- [Exercise brief] Each entry below must come back exactly as written, without its pictures.

- [Extracted records]

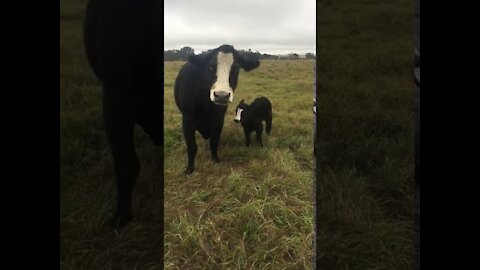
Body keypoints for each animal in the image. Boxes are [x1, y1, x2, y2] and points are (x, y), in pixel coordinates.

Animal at [174, 44, 260, 175]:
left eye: (236, 68)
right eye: (211, 66)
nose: (221, 95)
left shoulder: (219, 118)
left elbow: (214, 141)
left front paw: (215, 160)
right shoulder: (187, 118)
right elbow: (192, 146)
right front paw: (190, 169)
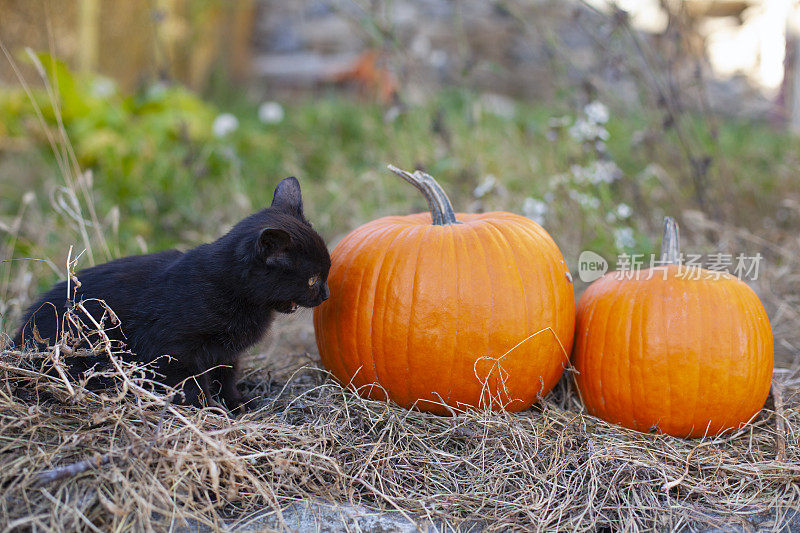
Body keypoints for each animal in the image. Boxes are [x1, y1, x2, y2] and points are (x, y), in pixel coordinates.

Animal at [10, 177, 328, 410]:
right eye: (312, 279)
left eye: (326, 272)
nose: (325, 295)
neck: (229, 288)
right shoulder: (174, 349)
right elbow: (189, 384)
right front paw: (206, 409)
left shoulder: (226, 353)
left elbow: (226, 376)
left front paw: (236, 403)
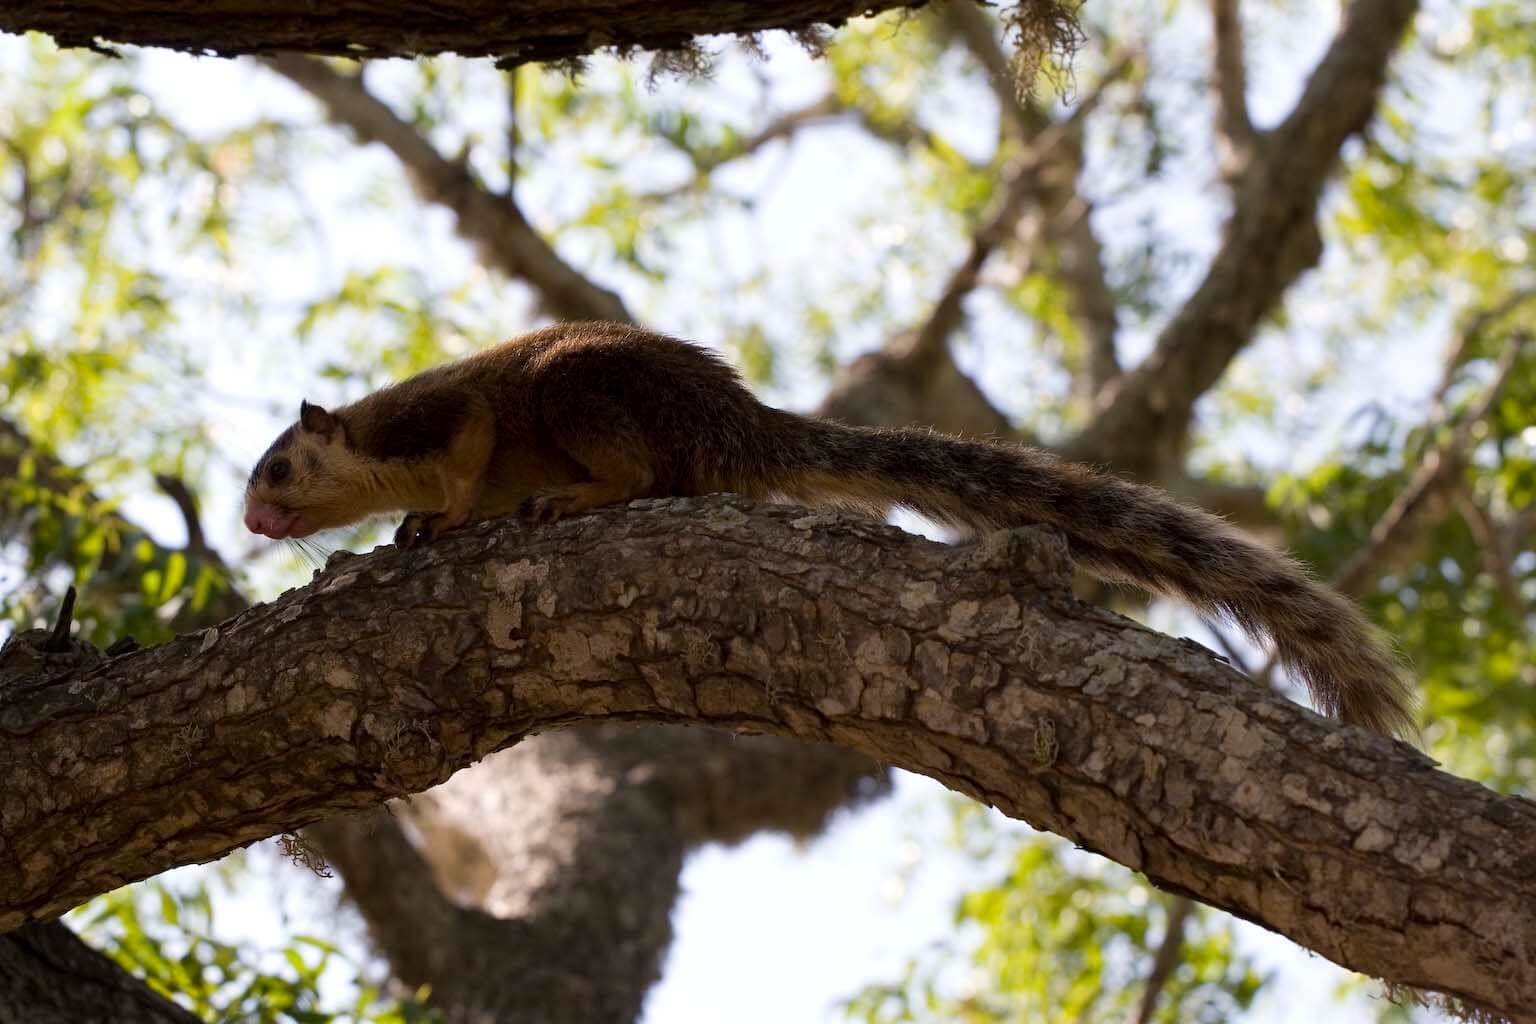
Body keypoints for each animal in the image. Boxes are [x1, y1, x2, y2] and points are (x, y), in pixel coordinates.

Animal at [248, 320, 1413, 736]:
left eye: (278, 466)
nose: (256, 520)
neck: (370, 446)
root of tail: (740, 424)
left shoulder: (442, 418)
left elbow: (466, 458)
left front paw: (429, 520)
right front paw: (410, 529)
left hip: (583, 394)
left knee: (639, 473)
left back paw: (577, 496)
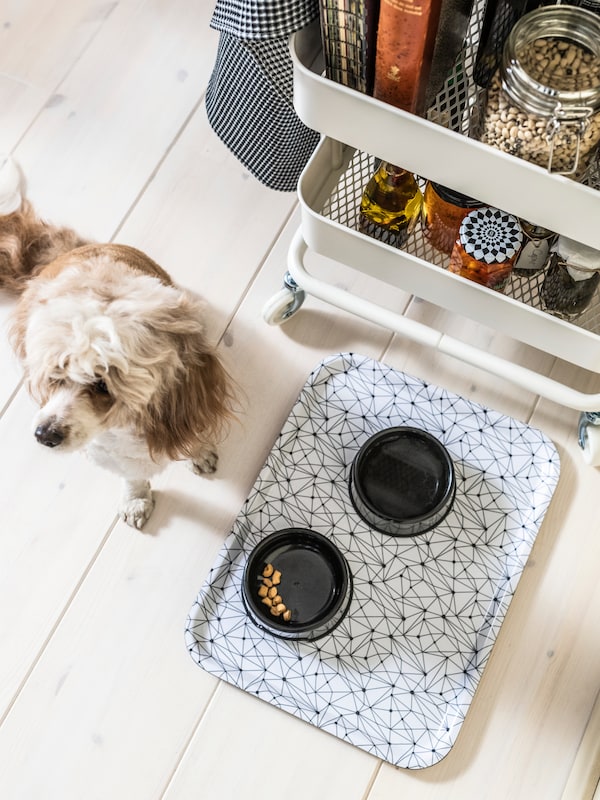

- [Reply]
Body keypoints for each animal in the image. Boxes are [x1, y1, x2, y2] and points are (x, y), in pixel coordinates.

Animal at [174, 44, 260, 175]:
left eye: (236, 68)
right eye: (211, 66)
nose: (221, 95)
left shoulder: (219, 118)
left elbow: (214, 141)
left front paw: (215, 160)
right shoulder: (187, 118)
right elbow: (192, 146)
right front paw: (190, 169)
Body keypoints for each animal in the image. Boxes are [x1, y1, x2, y2] and points are (x, y), in pixel coordinates.

Animal at [10, 177, 328, 410]:
right eye: (312, 279)
left eye: (326, 272)
nose: (325, 295)
neck: (229, 288)
right shoulder: (174, 349)
right elbow: (189, 384)
right front paw: (206, 409)
left shoulder: (226, 353)
left elbow: (226, 376)
left front paw: (236, 403)
Body keypoints for each animal in the image. Boxes are [x1, y1, x2, y2] and points are (x, y), in pixel coordinates.

Animal at [248, 320, 1413, 736]:
left eye: (278, 466)
nose: (256, 520)
neck: (370, 446)
root of tail: (740, 424)
left shoulder: (442, 418)
left elbow: (466, 458)
left front paw: (429, 520)
right front paw: (410, 529)
left hip: (583, 394)
left knee: (639, 473)
left back paw: (577, 496)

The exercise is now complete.